Pufahl v. Estate of Parks, 299 U.S. 217 (1936)
Pufahl v. Estate of Parks
No. 18
Argued October 15, 1936
Decided December 7, 1936
299 U.S. 217
CERTIORARI TO THE APPELLATE COURT,
FIRST DISTRICT, OF ILLINOIS
Syllabus
1. Section 66, Title 12 U.S.C., declares that a person holding stock in a national banking association as executor shall not be personally subject to any liability as stockholder, but that the estate and funds in his hands shall be liable in like manner and to the same extent as the testator would be if living and competent to act and hold the stock in his own name. Held that the purpose of the latter clause is to make plain that, although the executor is exonerated personally, the estate is not; but the statute evinces no intent to prefer the assessments of stockholders’ liability over other claims against the estate, or to exempt the receiver of the bank, in the collection of assessments, from pursuing the remedy prescribed by the local law for the collection of like claims. P. 222.
2. Section 64, Title 12 U.S.C., imposes no lien for the amount of an assessment against a living stockholder, and § 66 imposes none against the estate of a deceased stockholder. P. 224.

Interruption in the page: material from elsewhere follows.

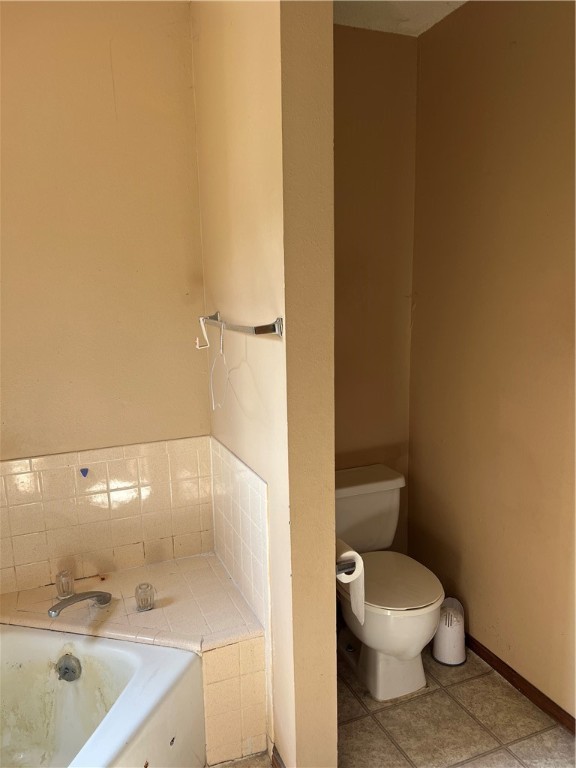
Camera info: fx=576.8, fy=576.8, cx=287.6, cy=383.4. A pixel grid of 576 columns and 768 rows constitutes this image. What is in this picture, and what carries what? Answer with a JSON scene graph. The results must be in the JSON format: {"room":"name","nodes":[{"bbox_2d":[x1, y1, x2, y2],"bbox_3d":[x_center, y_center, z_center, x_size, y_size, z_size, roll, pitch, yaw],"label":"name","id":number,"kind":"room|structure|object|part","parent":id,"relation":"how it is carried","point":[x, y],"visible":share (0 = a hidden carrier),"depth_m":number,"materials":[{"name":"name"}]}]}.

3. The statute creates an unsecured and unpreferred claim against a decedent’s estate. Where the assessment has been made in the decedent’s lifetime, an accrued and provable debt exists against his estate; if made after his death, a claim against the funds and assets of the estate accrues as of the date of assessment. P. 224.
4. The receiver of the bank may enforce his claim based on the assessment only in conformity to the law of the forum governing recovery of debts of like nature. If he elect to proceed in a federal court, the judgment or decree will determine the validity and amount of the claim; but if payment is desired from assets under the control of a state probate court, the marshaling of the claim with others, its priority, if any, in distribution, and all similar questions, are for the probate court upon presentation to it of the judgment or decree of the federal court. P. 225.

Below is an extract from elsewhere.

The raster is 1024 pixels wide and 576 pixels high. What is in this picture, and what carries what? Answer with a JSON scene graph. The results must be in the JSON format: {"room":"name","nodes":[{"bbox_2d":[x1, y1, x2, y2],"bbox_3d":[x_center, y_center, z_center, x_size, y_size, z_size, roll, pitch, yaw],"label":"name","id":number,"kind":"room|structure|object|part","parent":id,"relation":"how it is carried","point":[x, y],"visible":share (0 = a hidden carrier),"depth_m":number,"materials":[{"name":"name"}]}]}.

5. If the receiver prosecute his claim in a state court, the litigation will be governed (at least in the absence of federal legislation to the contrary) by the common and statutory law of the State. P. 226.
6. If the State does not discriminate against the receiver’s claim, in favor of others of equal dignity and like character, there is no warrant for exempting the claim from the effect of local statutes governing procedure or limiting the time for prosecution of action. P. 227.
7. By the law of Illinois, claims against a decedent’s estate, not exhibited to the court within one year from the granting of letters, are barred as to property and estate of the deceased which has been inventoried or accounted for by the executor or administrator, and claims may not be proved while they remain contingent; but opportunity is allowed to collect claims not presented within the year from assets subsequently discovered, whether the failure to present them earlier was due to negligence or to their contingent character, and if the claim is contingent, and the liability of the estate does not become absolute until after the expiration of the year, the creditor may recover from the distributees to the extent of the assets received by them respectively.
Held that a claim of a national bank’s receiver against a decedent’s estate, based upon an assessment of shares, was not entitled to satisfaction out of assets inventoried within one year after the granting of letters testamentary, where the insolvency of the bank, the levying of the assessment and the presentation of the claim to the Illinois probate court, all occurred after that year had expired. P. 227.
283 Ill.App. 95 affirmed.
Certiorari, 298 U.S. 649, to review a judgment affirming the rejection, by the Probate Court and by the Circuit Court of Cook County, Illinois, of a claim by the receiver of a national bank. The judgment here under review was not reviewable by the Supreme Court of Illinois, for want of a "certificate of importance."